First Unitarian attracts Hispanic and Latina/Latino visitors and members because of its Msgr. Oscar A. Romero Spanish-speaking Ministry, which presents a service in Spanish on the second Sunday of every month and an educational forum on social justice issues every fourth Sunday. First Unitarian has a history of supporting oppressed peoples. It was part of the sanctuary movement in the 1980s, one of many churches to shelter and protect Salvadoran refugees.
The UU Community of El Paso, Texas, with 106 members, is also deeply committed to immigration issues. The youth group volunteers regularly at Annunciation House, a Catholic-run house for refugees. Last year the youth group made a garden for the house. UUs support the house with donations and sometimes cook meals.
The Rev. LoraKim Joyner, the UU Community cominister, is chair of the immigration task force of the El Paso Interreligious Sponsoring Organization, a community organizing group. UU Community members attend nearly every immigration rally in the area and Joyner has written numerous letters to the newspaper as well as two op-ed pieces about immigration.
Two summers ago the congregation conducted religious services for a detention center that houses unaccompanied minors from Central and South America who are picked up crossing the border. That’s how Joyner and her husband, co-minister Meredith Garmon, came to take in two teenage boys from Honduras. Youth from the detention home are generally sent back to their parents when authorities can identify them, Joyner explained. Because these two boys had fled from abusive homes—and were going to be sent back there—Joyner and Garmon took them in. Both are now in school and pursuing U.S. residency. “It kind of surprised us that we did this,” said Joyner. “We’re middle-aged people who didn’t expect to be raising teenagers. But they have really been a gift to us. They bring us out of our American Anglo world and into the world of healing diversity.”
She said that in some ways the Iraq war is a bigger issue for the congregation than immigration. “We’re an Army town and we have many members of the congregation in the military. Immigration is what we live with every day. It’s just part of our lives. Most of the families we interact with are immigrants. On both these issues, the war and immigration, we have to make sure we are inclusive at church so that it is a safe place for everyone, no matter what their belief.”

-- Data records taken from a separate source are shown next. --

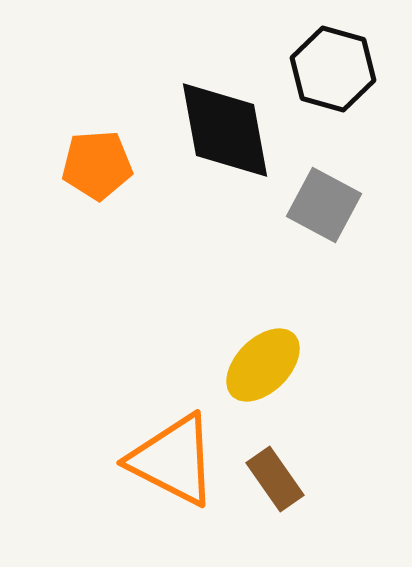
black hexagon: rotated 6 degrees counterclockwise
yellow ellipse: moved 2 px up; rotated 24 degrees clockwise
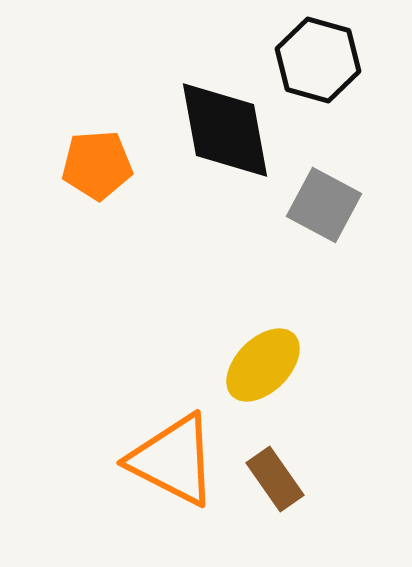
black hexagon: moved 15 px left, 9 px up
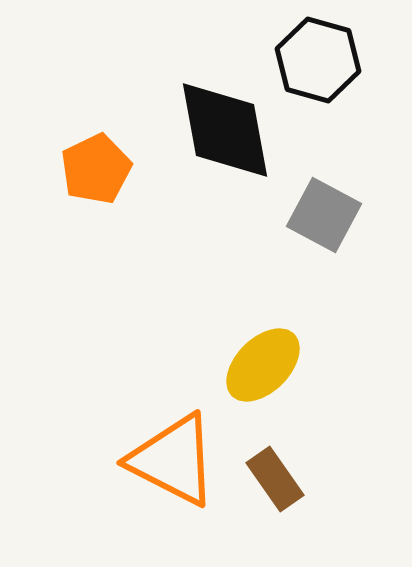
orange pentagon: moved 1 px left, 4 px down; rotated 22 degrees counterclockwise
gray square: moved 10 px down
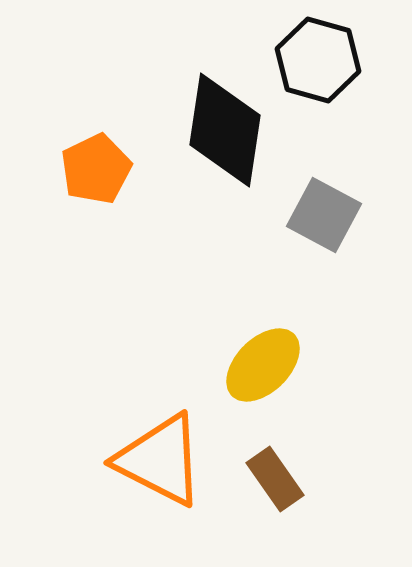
black diamond: rotated 19 degrees clockwise
orange triangle: moved 13 px left
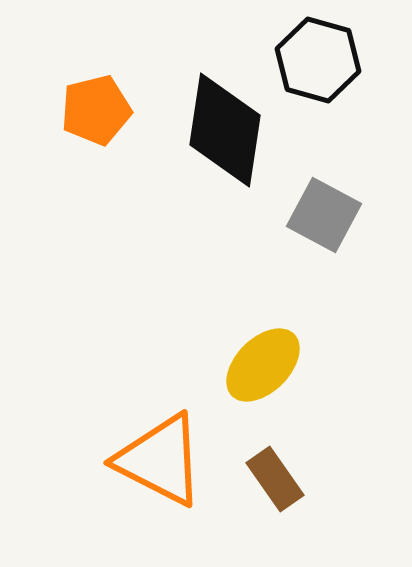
orange pentagon: moved 59 px up; rotated 12 degrees clockwise
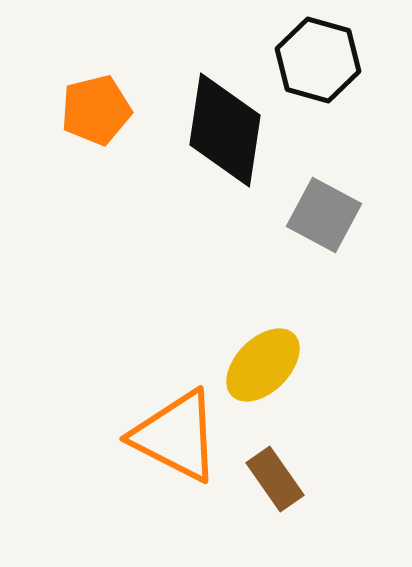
orange triangle: moved 16 px right, 24 px up
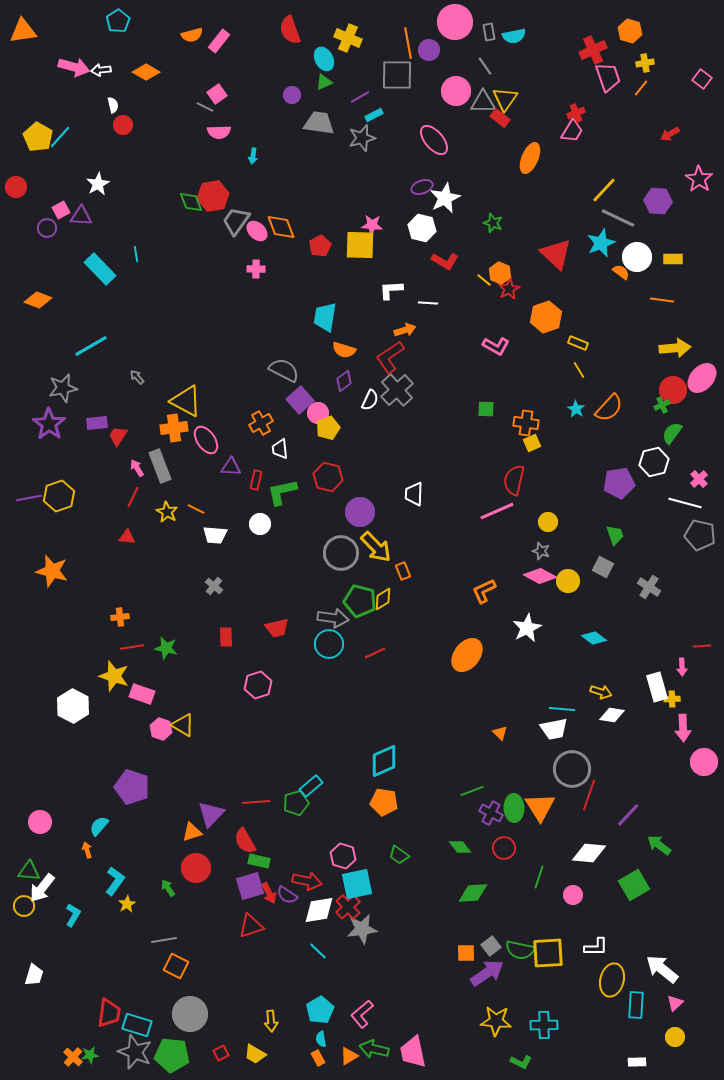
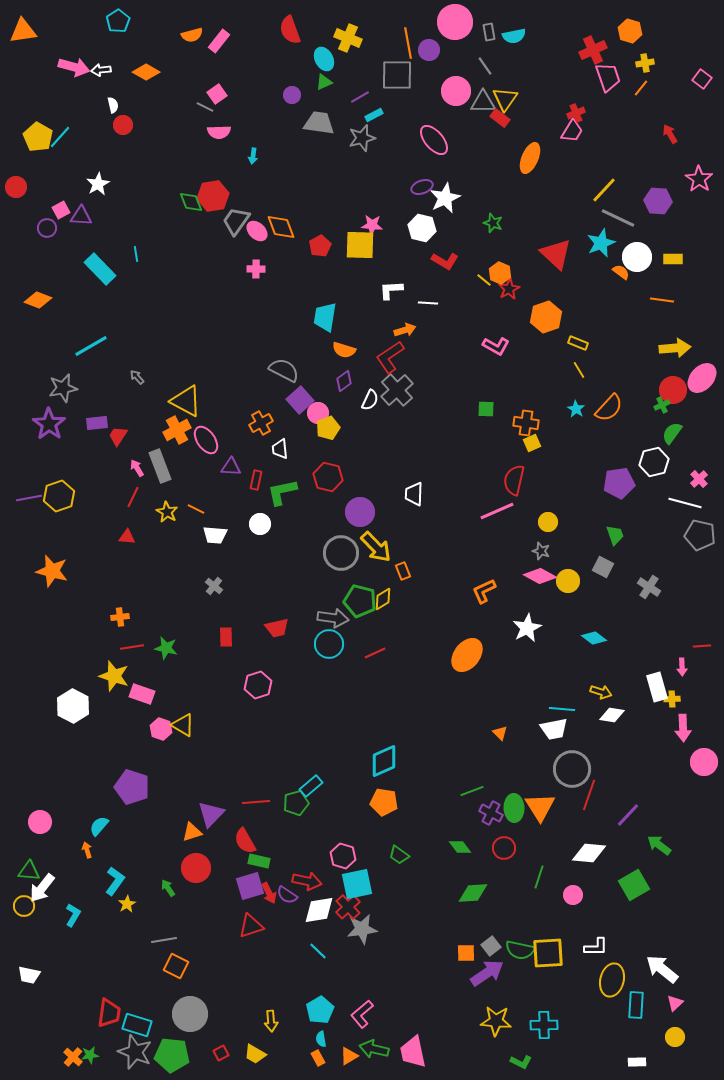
red arrow at (670, 134): rotated 90 degrees clockwise
orange cross at (174, 428): moved 3 px right, 2 px down; rotated 20 degrees counterclockwise
white trapezoid at (34, 975): moved 5 px left; rotated 85 degrees clockwise
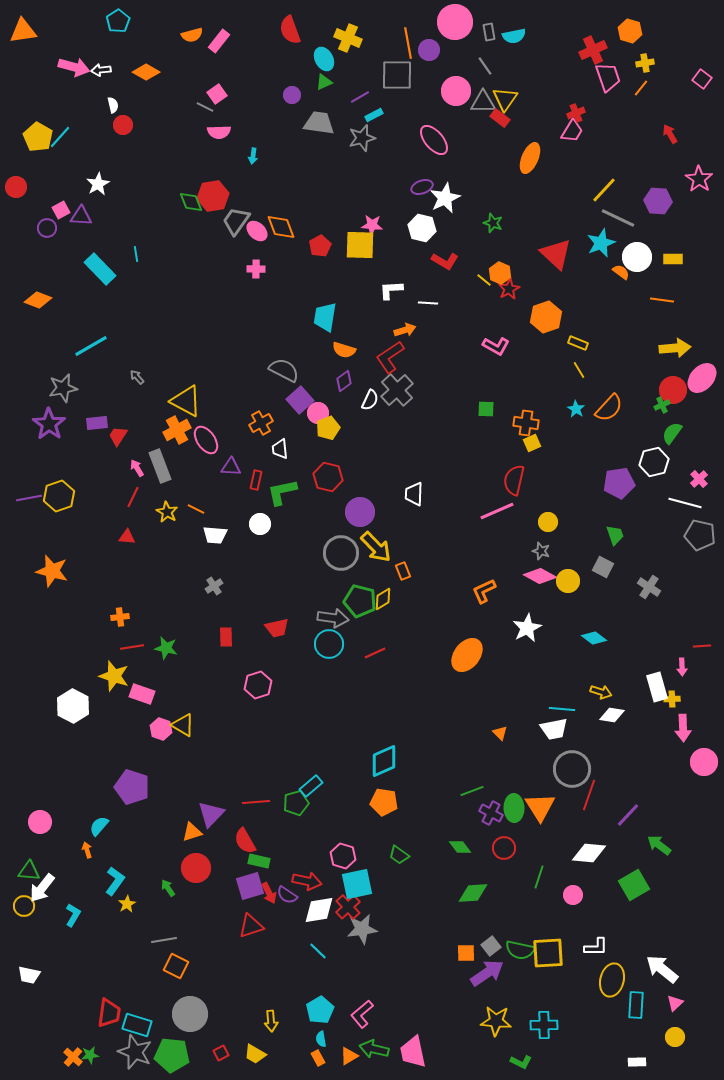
gray cross at (214, 586): rotated 18 degrees clockwise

She encourages UU congregations to learn as much as they can about immigration so they can push for better immigration policies. “The current system is racist, classist, antiquated, and tears families apart,” she said. “Part of the learning we must do is not just in our heads, but in our hearts. We need to remember what we know deeply in our being—that we are more whole in our diversity and that all are part of the great human family.”